Individuals From Around the Globe Meet to Discuss Marine Protected Areas
November 30, 2012
With increasing local and global pressures threatening the health of marine environments, Marine Protected Area (MPA) enforcement is becoming more challenging and more important. In an effort to ensure more successful and effective MPAs in the future, earlier this week, representatives from over 36 countries converged in San Francisco.
In a one-of-a-kind conference, MPA managers, conservation organizations and those committed to sustainable development all came together for the 2012 WildAid Global MPA Enforcement Conference. Weak legal framework, poor surveillance capacity, and limited or insufficient budgets are just a few of the ongoing challenges that make proper everyday protection of marine areas difficult. With increasing local and global challenges threatening marine ecosystems the role of government leaders and marine managers is progressively difficult.
Convening in a single location, individuals from around the world collaborated, offering lessons learned and best practices on marine management and protection enforcement.
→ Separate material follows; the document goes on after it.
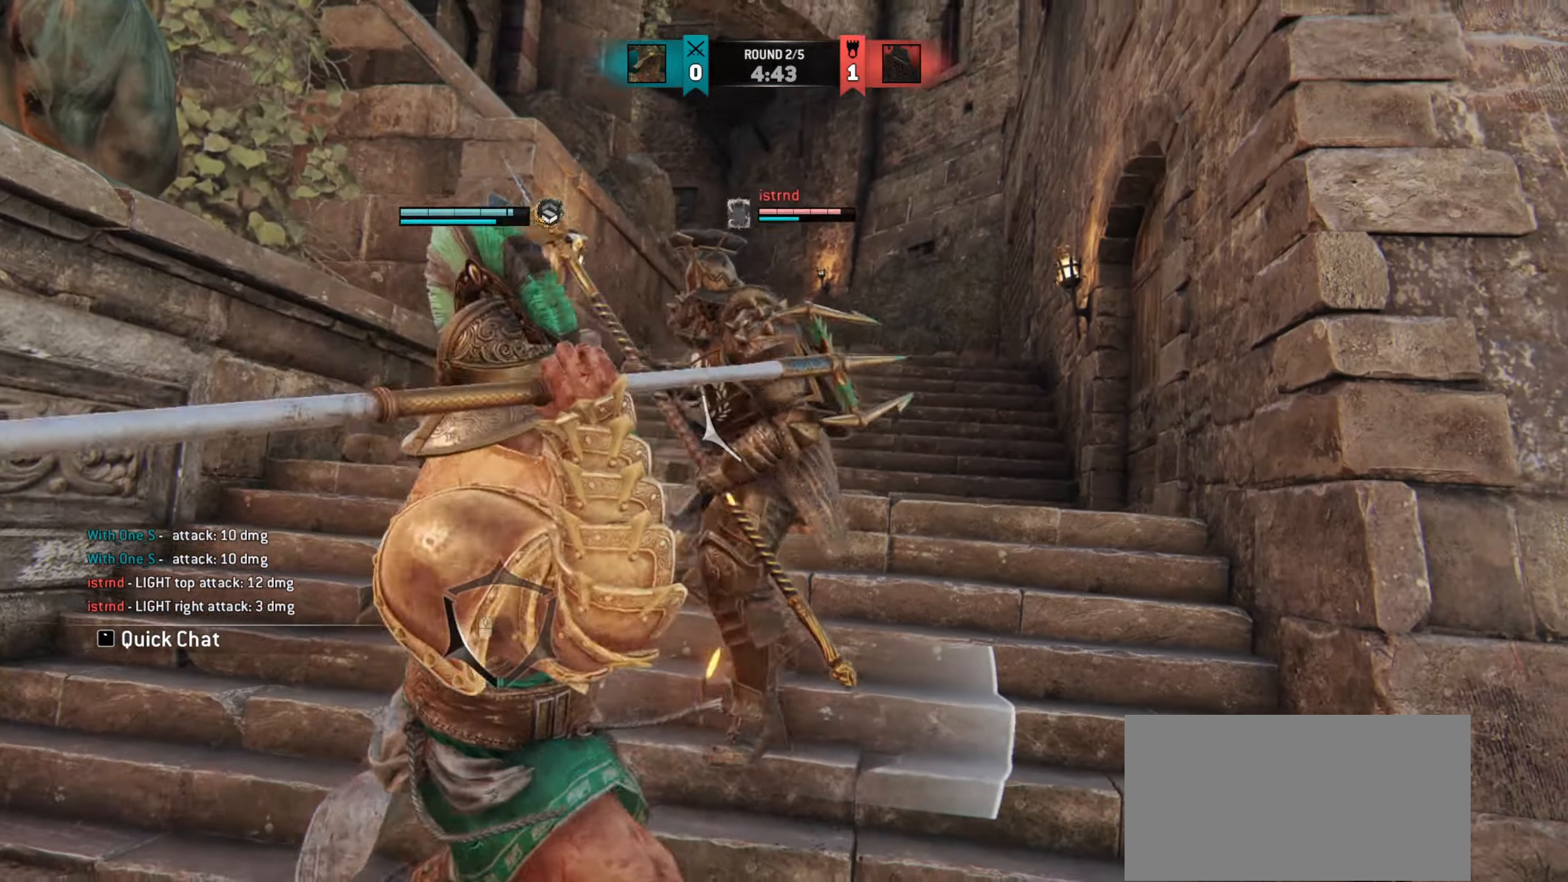
{"keys": ["s"], "mouse": [], "events": [[501, "s", "down"]]}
In addition, industry leaders such as Google, Insitu, and Liquid Robotics presented new advances maritime surveillance and mapping technologies.
“We have spent the last 5 years creating an explorable map of the ocean with many partners around the globe,” the manager of the Google Ocean Program, Jenifer Austin Foulkes, told Mission Blue. “Our goal is to have Marine Protected Area managers, policy makers, government officials, non profits and the public be able to use Google’s mapping technologies to plan and communicate about these often remote areas. Through meetings like this WildAid conference, I have had the opportunity to share our ocean map in Google Earth and Maps and demonstrate the many ways it can be harnessed to spread awareness, aid in decision making and potentially be used as a common operating picture for enforcement.”
As conference-goers depart from San Francisco, the hope is that they will be taking with them new appreciation, ideas, and knowledge on how to achieve more successful protection of marine environments going forward.